Segment Start: Information shown
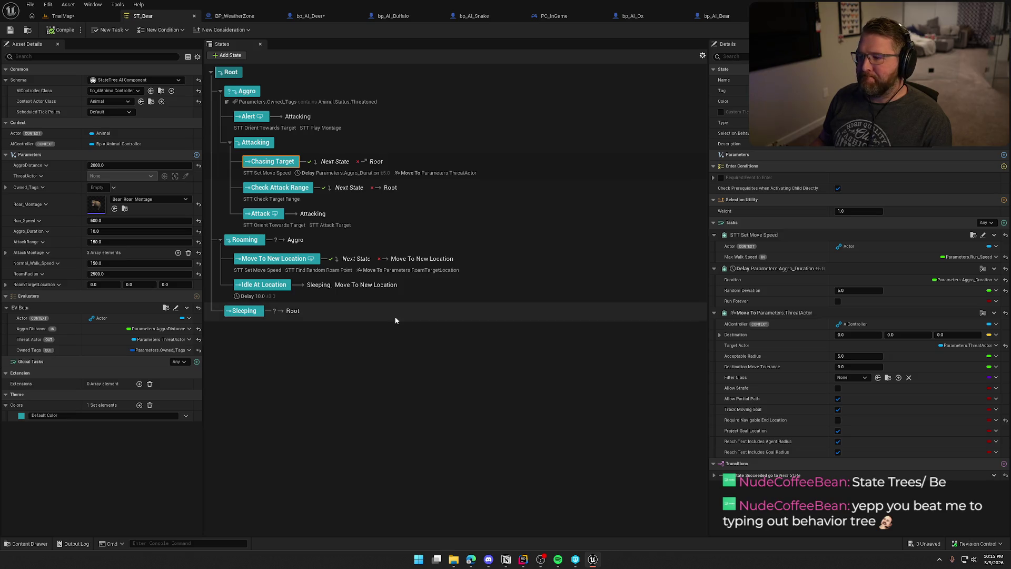
Go to the TrailMap level, toggle the navmesh overlay off, and fly back over the village
key("alt+Tab")
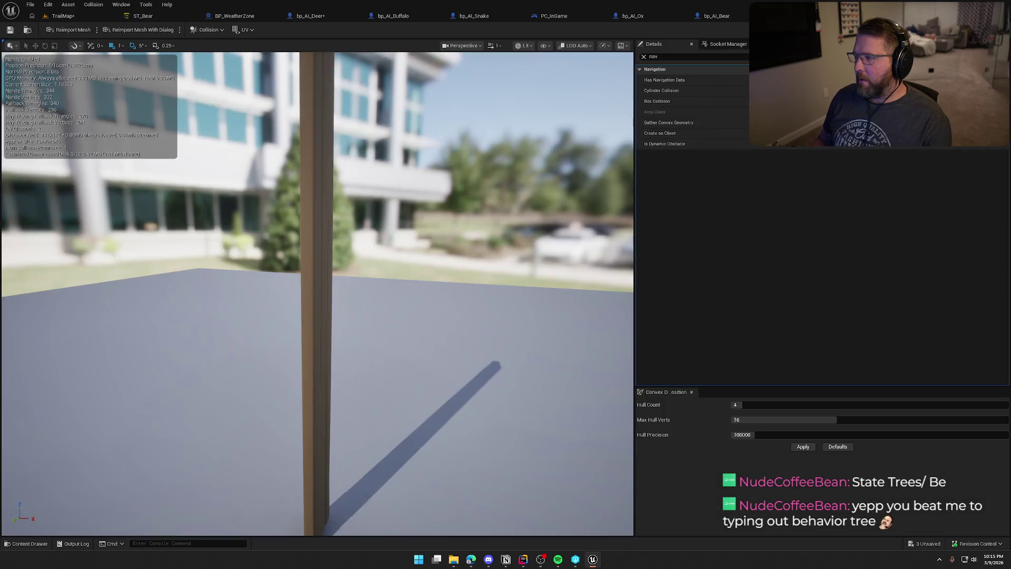
key("alt+Tab")
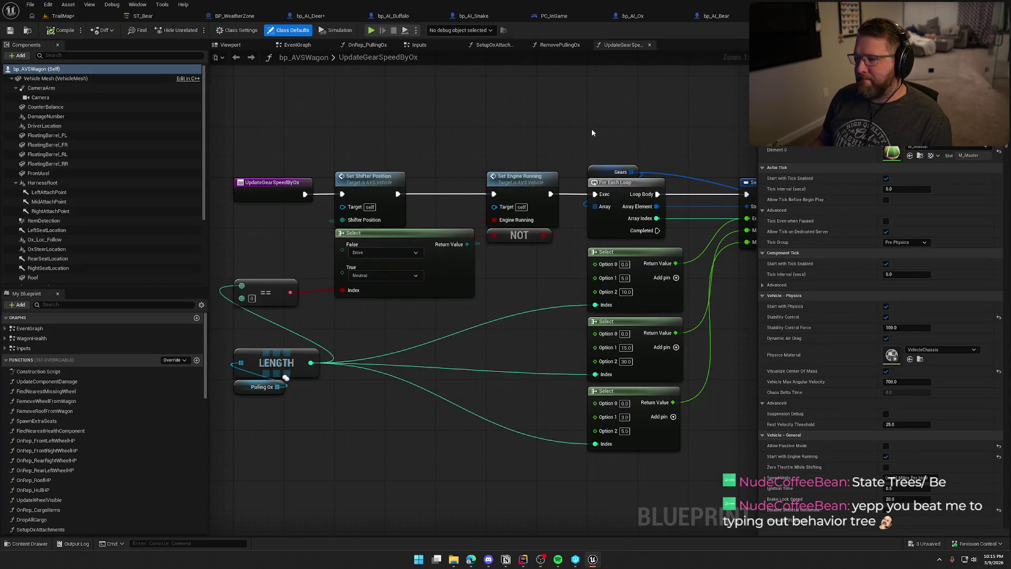
left_click(63, 16)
Segment End: Information shown
◆ **Problem**
Only the pictures may be dropped when you copy the data above; everything else stays exact.

◆ **Expected answer**
Go to the TrailMap level, toggle the navmesh overlay off, and fly back over the village
key("alt+Tab")
key("alt+Tab")
left_click(63, 16)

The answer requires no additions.